Acquiring phonemes - North Carolina State University

Acquiring phonemes: What distributional information do infants
receive in child-directed speech?
Emily Moeng
University of North Carolina, Chapel Hill
Summary
Many acquisitionists (e.g., see reviews such as Kuhl, 2004) assume that infants form phonemes by utilizing
Distributional Learning (see below). Although influential, it is claimed that the Distributional Hypothesis
alone cannot arrive at the correct number of phonemes when given data taken from natural language, due to
wide phonetic variability in natural utterances. This project seeks to evaluate a proposal aimed at overcoming
the Overlapping Categories problem, by analyzing both vowels and glides in infant-directed speech in the
Yamaguchi French Corpus (Yamaguchi, 2007) of French in CHILDES (MacWhinney, 2000).
The Distributional Hypothesis
According to the Distributional Hypothesis,
infants acquire phonemes by mapping tokens into
some n-dimensional phonetic space and noting
peaks in token frequencies in this space.

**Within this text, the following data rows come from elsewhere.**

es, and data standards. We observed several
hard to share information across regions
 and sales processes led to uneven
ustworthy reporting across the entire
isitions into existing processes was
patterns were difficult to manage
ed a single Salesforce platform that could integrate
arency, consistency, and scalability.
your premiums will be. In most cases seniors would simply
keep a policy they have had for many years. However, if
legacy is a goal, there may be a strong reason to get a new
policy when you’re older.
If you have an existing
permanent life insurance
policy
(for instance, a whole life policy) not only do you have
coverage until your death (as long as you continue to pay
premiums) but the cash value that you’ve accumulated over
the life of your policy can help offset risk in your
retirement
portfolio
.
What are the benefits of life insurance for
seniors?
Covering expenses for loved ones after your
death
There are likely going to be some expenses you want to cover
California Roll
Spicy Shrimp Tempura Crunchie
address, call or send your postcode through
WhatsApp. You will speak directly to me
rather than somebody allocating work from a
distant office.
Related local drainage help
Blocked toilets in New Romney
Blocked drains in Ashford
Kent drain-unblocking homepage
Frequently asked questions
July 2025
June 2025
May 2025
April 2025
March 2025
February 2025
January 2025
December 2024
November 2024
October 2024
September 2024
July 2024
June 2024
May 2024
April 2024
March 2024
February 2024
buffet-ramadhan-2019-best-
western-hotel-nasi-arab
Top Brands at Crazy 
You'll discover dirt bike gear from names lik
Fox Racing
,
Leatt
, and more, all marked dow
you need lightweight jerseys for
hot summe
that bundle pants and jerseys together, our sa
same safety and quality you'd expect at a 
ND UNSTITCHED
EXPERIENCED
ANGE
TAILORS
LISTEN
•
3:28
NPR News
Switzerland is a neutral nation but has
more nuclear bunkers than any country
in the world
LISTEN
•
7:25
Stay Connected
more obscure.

If there
are two peaks in token frequency, the learner will
infer that there are two phonemes; if there is one
peak in token frequency, the learner will infer
that there is only one phoneme (see Maye et al.,
2002).
The Overlapping Categories problem and possible solution
Although the Distributional Hypothesis has been influential among acquisitionists, it has been noted by
a number of researchers that the clear frequency distributions utilized in the experiments supporting this
hypothesis are not found in natural speech (the “Overlapping Categories” problem), especially in the case of
vowel phonemes (Swingley, 2009; Bion et al., 2013). It has been suggested that infants are able to overcome
the Overlapping Categories problem by attending to phones which have been prosodically emphasized, and
that these “high quality” tokens will yield distributions similar to those expected by the Distributional
Hypothesis.
Current project
The current project compares the distributions of stops, fricatives, glides, and vowels, and seeks to
evaluate Adriaans and Swingley’s proposal for vowels and glides. Results for vowels are shown below.
It is found that stops and fricatives follow the predictions made by the Distributional Hypothesis, but
that, even when analyzing just the subset of “high quality” glides as indicated by the adult speaker’s
prosody, the greater number of /j/ tokens compared to /w/ and /4/ will yield a distribution which is not
trimodal. This would suggest that prosody indicating “high quality” examples is not sufficient for a purely
Distributional Hypothesis, suggesting the need for further cues utilized by the learner, such as the infant’s
developing lexicon (Feldman et al., 2013). Currently, a quantitative measure of “category overlap” is being
explored.
References
Adriaans, F., & Swingley, D. 2012. Distributional learning of vowel categories is supported by prosody
in infant-directed speech. In Miyake, Peebles, & Cooper (Eds.), Proceedings of the 34th Annual
Conference of the Cognitive Science Society. Austin, TX: Cognitive Science Society.
Bion, R. A., Miyazawa, K., Kikuchi, H., & Mazuka, R. 2013. Learning phonemic vowel length from naturalistic recordings of Japanese infant-directed speech. PLoS ONE, 8(2), e51594.
Feldman, N., Myers, E., White, K., Griffiths, T., & Morgan, J. 2013. Word-level information influences
phonetic learning in adults and infants. Cognition, 127(3), 427-438.
Kuhl, P. K. 2000. “A new view of language acquisition.” Proceedings of the National Academy of Sciences
97.22: 11850-11857.
MacWhinney, B. 2000. “The CHILDES project.” Tools for Analyzing Talk. Part 1.
Maye, J., Werker, J. F., & Gerken, L. 2002. Infant sensitivity to distributional information can affect
phonetic discrimination. Cognition, 82, B101-B111.
Swingley, D. 2009. Contributions of infant word learning to language development. Philosophical Transactions of the Royal Society Biological Sciences, 364, 3617-3632.
Yamaguchi, N. 2007. Markedness, Frequency: Can We Predict the Order of Acquisition of Consonants?
Second Oxford Postgraduate Conference in Linguistics, 236-243.